On my system this program yields these results:

$ /tmp/a.out 
sizeof(Foo::addThem) == 16
sizeof(Bar::addThemAll) == 16
sizeof(Qux::addAllTheThings) == 16
sizeof(func) == 16
sizeof(addThemGlobal) == 8
sizeof(void *) == 8

Notice how the member function pointer is 16 bytes long. It won't fit into a void * . It isn't a pointer in the normal sense. Your code and union work purely by accident.

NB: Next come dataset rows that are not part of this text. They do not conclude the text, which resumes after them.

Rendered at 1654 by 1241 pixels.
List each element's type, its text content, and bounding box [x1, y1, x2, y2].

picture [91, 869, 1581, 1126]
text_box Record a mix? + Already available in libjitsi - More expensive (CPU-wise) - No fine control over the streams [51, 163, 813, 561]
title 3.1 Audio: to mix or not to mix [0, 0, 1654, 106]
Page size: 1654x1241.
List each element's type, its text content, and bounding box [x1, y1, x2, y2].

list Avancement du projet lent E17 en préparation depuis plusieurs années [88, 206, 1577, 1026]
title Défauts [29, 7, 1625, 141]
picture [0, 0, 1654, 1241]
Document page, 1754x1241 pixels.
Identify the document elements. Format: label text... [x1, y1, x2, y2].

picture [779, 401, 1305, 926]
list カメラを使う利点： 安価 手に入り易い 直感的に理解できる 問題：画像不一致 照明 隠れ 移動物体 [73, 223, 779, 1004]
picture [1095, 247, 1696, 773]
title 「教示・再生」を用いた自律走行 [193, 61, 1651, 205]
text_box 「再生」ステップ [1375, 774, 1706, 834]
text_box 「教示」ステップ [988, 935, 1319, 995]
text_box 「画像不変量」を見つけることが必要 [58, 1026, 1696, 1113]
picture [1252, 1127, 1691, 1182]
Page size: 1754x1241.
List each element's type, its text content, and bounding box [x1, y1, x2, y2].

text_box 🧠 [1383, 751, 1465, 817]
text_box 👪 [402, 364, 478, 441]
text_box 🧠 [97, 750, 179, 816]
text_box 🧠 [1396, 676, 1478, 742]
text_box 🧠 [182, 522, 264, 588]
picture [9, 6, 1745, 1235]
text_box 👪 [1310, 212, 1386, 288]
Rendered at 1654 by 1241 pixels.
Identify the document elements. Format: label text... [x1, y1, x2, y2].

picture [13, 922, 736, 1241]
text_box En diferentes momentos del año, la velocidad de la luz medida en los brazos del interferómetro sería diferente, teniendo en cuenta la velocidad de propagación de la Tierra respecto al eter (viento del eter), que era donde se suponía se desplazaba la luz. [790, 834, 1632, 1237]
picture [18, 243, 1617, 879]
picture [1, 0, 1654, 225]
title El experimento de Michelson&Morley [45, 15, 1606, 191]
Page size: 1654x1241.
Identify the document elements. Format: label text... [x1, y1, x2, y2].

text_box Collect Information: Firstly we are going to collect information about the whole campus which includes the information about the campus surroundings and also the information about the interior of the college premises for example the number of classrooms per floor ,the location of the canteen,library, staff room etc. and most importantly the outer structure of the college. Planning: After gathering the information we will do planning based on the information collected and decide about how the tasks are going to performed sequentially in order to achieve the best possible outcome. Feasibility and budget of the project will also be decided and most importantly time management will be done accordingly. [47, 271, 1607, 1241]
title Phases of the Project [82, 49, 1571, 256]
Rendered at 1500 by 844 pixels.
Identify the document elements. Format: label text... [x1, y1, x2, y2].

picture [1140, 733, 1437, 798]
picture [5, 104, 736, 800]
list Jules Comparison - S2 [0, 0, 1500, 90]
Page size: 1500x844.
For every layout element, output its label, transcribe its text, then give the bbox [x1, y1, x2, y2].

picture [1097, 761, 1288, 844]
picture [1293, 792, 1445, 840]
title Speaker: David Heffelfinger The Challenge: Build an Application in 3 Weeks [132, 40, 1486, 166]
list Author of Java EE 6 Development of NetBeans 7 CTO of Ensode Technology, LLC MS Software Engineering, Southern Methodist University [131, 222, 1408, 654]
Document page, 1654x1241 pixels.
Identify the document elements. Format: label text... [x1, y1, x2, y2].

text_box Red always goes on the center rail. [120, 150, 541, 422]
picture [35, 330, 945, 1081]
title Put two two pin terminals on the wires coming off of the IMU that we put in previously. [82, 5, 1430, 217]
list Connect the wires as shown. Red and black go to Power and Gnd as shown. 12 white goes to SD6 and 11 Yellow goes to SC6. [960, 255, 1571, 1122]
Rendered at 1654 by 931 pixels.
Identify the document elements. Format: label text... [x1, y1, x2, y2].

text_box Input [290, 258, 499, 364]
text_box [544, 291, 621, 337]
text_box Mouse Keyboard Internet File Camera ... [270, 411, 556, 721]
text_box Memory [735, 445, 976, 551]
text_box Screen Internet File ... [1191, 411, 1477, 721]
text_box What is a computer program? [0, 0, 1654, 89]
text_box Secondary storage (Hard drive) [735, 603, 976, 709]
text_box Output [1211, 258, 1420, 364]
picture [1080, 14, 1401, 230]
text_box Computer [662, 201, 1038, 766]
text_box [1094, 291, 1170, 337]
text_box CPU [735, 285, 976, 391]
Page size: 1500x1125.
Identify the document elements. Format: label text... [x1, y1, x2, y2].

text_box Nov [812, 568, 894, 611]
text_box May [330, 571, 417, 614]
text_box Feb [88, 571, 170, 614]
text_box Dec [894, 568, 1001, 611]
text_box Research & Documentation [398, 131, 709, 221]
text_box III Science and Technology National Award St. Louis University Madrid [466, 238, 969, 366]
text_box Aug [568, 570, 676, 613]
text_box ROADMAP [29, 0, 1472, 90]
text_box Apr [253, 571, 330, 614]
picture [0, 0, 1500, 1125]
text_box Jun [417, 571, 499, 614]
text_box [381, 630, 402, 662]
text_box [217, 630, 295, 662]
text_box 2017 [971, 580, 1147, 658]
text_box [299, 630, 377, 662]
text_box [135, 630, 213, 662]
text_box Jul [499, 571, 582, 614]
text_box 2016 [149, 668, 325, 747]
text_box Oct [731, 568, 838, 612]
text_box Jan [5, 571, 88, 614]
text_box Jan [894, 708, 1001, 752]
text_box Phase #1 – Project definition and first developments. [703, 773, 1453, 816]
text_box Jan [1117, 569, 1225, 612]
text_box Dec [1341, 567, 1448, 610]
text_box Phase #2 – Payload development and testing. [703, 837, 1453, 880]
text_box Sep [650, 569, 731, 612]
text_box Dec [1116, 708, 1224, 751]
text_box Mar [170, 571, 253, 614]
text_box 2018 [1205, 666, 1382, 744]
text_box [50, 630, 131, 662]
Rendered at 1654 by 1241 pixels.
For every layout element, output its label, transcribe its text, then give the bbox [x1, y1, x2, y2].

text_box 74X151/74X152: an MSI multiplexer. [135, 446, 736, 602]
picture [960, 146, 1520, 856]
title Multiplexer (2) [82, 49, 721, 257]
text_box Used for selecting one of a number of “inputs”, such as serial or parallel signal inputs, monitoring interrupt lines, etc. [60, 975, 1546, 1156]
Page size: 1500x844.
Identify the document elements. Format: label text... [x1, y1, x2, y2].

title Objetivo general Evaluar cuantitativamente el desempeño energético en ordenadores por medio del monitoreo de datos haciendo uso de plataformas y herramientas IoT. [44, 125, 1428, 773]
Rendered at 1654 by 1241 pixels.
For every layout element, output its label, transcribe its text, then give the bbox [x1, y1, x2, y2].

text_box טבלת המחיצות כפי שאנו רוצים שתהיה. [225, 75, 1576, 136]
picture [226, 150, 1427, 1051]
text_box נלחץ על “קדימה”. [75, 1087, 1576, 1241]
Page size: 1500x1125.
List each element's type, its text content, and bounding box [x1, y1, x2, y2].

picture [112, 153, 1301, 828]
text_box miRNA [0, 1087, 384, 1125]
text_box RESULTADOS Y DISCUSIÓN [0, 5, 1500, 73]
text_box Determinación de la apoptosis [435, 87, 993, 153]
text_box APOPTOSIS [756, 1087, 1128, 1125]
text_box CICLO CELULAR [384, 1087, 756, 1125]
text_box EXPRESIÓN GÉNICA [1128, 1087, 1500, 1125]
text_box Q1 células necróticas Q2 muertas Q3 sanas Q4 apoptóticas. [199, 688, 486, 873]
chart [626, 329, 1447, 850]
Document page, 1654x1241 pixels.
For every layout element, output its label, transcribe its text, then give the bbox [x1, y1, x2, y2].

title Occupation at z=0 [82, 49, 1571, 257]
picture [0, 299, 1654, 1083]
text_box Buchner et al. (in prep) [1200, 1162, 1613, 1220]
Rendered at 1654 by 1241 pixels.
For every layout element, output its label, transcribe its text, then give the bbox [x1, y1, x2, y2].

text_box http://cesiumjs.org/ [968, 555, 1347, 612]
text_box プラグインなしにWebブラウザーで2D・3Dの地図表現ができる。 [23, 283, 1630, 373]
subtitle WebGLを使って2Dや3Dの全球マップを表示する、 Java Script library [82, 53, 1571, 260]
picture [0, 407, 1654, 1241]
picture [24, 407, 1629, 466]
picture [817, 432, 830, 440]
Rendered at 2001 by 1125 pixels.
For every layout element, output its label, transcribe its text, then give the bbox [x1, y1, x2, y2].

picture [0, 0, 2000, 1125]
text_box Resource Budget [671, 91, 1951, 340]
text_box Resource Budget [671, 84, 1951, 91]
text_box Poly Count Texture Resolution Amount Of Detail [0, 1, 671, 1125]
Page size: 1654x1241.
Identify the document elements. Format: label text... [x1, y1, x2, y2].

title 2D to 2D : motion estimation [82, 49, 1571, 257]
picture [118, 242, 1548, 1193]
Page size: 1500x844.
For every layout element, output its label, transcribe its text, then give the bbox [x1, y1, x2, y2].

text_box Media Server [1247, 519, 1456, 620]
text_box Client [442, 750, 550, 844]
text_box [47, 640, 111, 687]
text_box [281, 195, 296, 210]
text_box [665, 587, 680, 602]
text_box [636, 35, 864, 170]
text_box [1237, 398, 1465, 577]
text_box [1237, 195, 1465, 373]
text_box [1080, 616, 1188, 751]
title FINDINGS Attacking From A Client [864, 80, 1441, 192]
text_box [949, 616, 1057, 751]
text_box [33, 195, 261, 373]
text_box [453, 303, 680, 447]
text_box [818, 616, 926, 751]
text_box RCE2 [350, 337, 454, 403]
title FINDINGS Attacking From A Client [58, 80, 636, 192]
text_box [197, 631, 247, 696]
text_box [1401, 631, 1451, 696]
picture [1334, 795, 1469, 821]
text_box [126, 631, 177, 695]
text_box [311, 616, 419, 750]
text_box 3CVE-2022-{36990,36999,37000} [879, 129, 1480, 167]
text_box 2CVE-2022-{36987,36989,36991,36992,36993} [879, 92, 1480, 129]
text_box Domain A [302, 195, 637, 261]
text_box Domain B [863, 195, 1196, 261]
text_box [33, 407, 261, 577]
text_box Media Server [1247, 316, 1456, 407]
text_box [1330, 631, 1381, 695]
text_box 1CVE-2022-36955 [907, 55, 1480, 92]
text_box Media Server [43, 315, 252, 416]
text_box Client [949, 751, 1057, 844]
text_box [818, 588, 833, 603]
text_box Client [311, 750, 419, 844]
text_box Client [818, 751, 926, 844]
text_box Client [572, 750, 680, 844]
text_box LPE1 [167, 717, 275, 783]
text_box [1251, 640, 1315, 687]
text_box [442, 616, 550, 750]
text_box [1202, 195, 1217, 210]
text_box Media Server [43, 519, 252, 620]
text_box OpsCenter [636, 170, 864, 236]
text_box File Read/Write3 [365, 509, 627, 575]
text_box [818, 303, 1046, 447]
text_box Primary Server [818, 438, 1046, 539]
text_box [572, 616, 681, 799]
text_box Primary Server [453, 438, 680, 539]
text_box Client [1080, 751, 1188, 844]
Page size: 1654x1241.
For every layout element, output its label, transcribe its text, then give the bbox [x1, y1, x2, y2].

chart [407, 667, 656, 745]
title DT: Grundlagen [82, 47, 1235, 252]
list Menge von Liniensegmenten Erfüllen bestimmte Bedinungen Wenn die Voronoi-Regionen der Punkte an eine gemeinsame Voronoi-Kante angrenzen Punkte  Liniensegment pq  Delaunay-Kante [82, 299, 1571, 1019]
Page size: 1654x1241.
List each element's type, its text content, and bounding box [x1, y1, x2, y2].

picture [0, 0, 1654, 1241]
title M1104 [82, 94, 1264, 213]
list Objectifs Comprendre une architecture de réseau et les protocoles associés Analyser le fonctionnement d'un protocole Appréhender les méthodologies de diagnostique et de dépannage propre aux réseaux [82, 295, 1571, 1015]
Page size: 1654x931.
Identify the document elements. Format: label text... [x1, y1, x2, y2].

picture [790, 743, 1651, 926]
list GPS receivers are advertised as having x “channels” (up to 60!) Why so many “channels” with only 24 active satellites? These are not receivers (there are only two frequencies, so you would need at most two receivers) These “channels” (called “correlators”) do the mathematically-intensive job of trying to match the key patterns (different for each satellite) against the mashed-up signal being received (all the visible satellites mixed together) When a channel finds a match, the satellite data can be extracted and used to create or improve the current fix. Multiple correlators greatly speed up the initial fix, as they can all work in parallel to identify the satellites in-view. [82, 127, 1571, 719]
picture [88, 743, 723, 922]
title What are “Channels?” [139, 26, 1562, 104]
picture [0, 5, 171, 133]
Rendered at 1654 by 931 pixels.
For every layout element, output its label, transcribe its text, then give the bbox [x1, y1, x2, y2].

The reason for this is that a member function pointer often needs extra data stored in it related to fixing up the object pointer it's passed in order to be correct for the function that's called. In my example, when called Bar::addThemAll on a Qux object (which is perfectly valid because of inheritance) the pointer to the Qux object needs to be adjusted to point at the Bar sub-object before the function is called. So Qux::* s to member functions must have this adjustment encoded in them. After all, saying func = &Qux::addAllTheThings is perfectly valid, and if that function were called no pointer adjustment would be necessary. So the pointer adjustment is a part of the function pointer's value.

And that's just an example. Compilers are permitted to implement member function pointers in any way they see fit (within certain constraints). Many compilers (like the GNU C++ compiler on a 64-bit platform like I was using) will implement them in a way that do not permit any member function pointer to be treated as at all equivalent to normal function pointers.

There are ways to deal with this. The swiss-army knife of dealing with member function pointers is the ::std::function template in C++11 or C++ TR1.

An example:

 #include <functional>

 // .... inside main
    ::std::function<int(Qux *)> funcob = func;

funcob can point at absolutely anything that can be called like a function and needs a Qux * . Member functions, global functions, static member functions, functors... funcob can point at it.

That example only works on a C++11 compiler though. But if your compiler is reasonably recent, but still not a C++11 compiler, this may work instead:

 #include <tr1/functional>

 // .... inside main
    ::std::tr1::function<int(Qux *)> funcob = func;

If worse comes to worse, you can use the Boost libraries, which is where this whole concept came from.

But I would rethink your design. I suspect that you will get a lot more milage out of having a well thought out inheritance hierarchy and using virtual functions than you will out of whatever it is you're doing now. With an interpreter I would have a top level abstract 'expression' class that is an abstract class for anything that can be evaluated. I would give it a virtual evaluate method. Then you can derive classes for different syntax elements like an addition expression a variable or a constant. Each of them will overload the evaluate method for their specific case. Then you can build up expression trees.

Not knowing details though, that's just a vague suggestion about your design.

Answer 2

Here is a clean solution. By means of a template wrap your member function into a static member function. Then you can convert it to whatever pointer you want:

template<class F, void (F::*funct)()>
struct Helper: public T {
  static void static_f(F *obj) {
    ((*obj).*funct)();
  };
};

struct T {
  void f() {
  }
};

int main() {
  void (*ptr)(T*);
  ptr = &(Helper<T,&T::f>::static_f);
}

Answer 3

It seems that you need to convert a pointer to a member function to a void *. I presume you want to give that pointer as a "user data" to some library function and then you will get back your pointer and want to use it on some given object.

If this is the case a reinterpret_cast<void *>(...) could be the right thing... I assume that the library receiving the pointer is not using it.